## GIVEN PASSAGE
The original contractor left the trap primer out along with a few p-traps...
Poo Stank was coming in through the HVAC system... Whooda Thunk....


----------



## U666A (Dec 11, 2010)

Yup...

I know Kung Fu!


----------



## bizzybeeplumbin (Jul 19, 2011)

U666A said:


> Yup...
> 
> I know Kung Fu!






That is an awesome setup!


----------



## U666A (Dec 11, 2010)

bizzybeeplumbin said:


> That is an awesome setup!


'Tis

I've been on the same project for 3 Christmas' now. I roughed in that battery of primers as per the drawing I was given during the underground and they added that wall a year later. The tubes all come up through
l/r conduit elbows and conduit cut off at the slab, all strapped to an elaborate bracket made of unistrut.

Other than that, im quite pleased with it overall.

I know Kung Fu!


----------



## Protech (Sep 22, 2008)

Turd Chaser said:


> trap guards...
> 
> ProSetTrapGuard - YouTube



Illegal in Florida.


----------



## GREENPLUM (Jul 27, 2008)

Protech said:


> Illegal in Florida.


 
*Approvals*

*Trap Guard® Approvals*
ProSet Trap Guard® is approved at national, state and local levels as a replacement for the trap primer. It has undergone rigorous testing by a variety of independent and reputable testing authorities (see below) in order to obtain those approvals.
*Can You Legally Specify and Install the Trap Guard Within a Jurisdiction Where it Has Not Specifically Been Approved?
*
The answer is *YES*.
The Federal Trade Commission makes it mandatory that every code must have a section for alternate materials and methods approval.
If a Professional Engineer can provide sufficient data to prove equivalency in providing protection of the public health, safety and welfare, the inspection department in that area cannot legally turn it down. There is more than sufficient data with listings and approvals to prove Trap Guard®’s equivalency for alternate approval. We have provided a list of this data below, with links to view and download the documentation.
If you feel that it would be of benefit to use Trap Guard® on one or more of your projects and you don’t believe that specific approval has been granted in your area, you still have the option of specifying and installing it based on the above FTC mandate and the documentation proving equivalency.


----------



## Greenguy (Jan 22, 2011)

## YOUR TASK
Please extend the plumbing forum thread above on trap primers and trap guards, starting right after its last line.

## PROVIDED MATERIAL
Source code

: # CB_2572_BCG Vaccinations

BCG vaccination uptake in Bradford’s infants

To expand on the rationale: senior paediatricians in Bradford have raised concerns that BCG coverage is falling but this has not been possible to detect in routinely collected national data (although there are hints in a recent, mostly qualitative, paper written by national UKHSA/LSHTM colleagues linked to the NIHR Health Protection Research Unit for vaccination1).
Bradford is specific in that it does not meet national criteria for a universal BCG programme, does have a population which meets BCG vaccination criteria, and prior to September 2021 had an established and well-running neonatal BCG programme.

## RESPONSE
On smaller jobs Or in mechanical room use a thermal relief valve, they always leak a bit more pricey but they do the job and when they go bad it just becomes a steady stream of water.


----------



## mtfallsmikey (Jan 11, 2010)

I've replaced a couple of Zurn Z1022's (POJ) with the Jay R. Smith Prime-Eze traps, work ok, (pricey) but all trap primers are located on the far end left lav's in all of the bathrooms. If no one uses them, they still dry up. The building I used to work in had a modified Sloan valve, with a solenoid located where the handle normally goes, with a timer, simple, effective set-up.


----------



## Piper34 (Oct 10, 2011)

I haven't done any we usually install hose bib under lav also ,but while in Disney world I noticed what looked like the best method to me was 1/2" pipe from under lav. Drain had some kind of divertor tee that went under floor into drains .Im sure there are some down sides but simple is good in my book and the mechanical trap primers just look expensive and troublesome . But I could certainly be wrong.


----------



## Tim`s Plumbing (Jan 17, 2012)

*block wall*



billy_awesome said:


> I don't know the Ontario code for trap guards in Ontario Canada. But we did a job that had 40 floor drains, we ended up priming them from the showers. But I don't like doing that, especially since the shower valves were inside a block wall that isn't accessible.
> 
> I just wanted to know what other options or ideas other people had, seems to be a gray area on a direct way on how to do them.


 
Here in Mass they must be in an accessible area or have a access panel.


----------



## RealCraftsMan (Dec 27, 2011)

GREENPLUM said:


> *Approvals*
> 
> *Trap Guard® Approvals*
> ProSet Trap Guard® is approved at national, state and local levels as a replacement for the trap primer. It has undergone rigorous testing by a variety of independent and reputable testing authorities (see below) in order to obtain those approvals.
> ...


 
Try telling an inspector that haha


----------



## user7551 (Oct 21, 2011)

RealCraftsMan said:


> Try telling an inspector that haha


You would be suprized what a letter from an engineer can accomplish in the city of houston or dallas.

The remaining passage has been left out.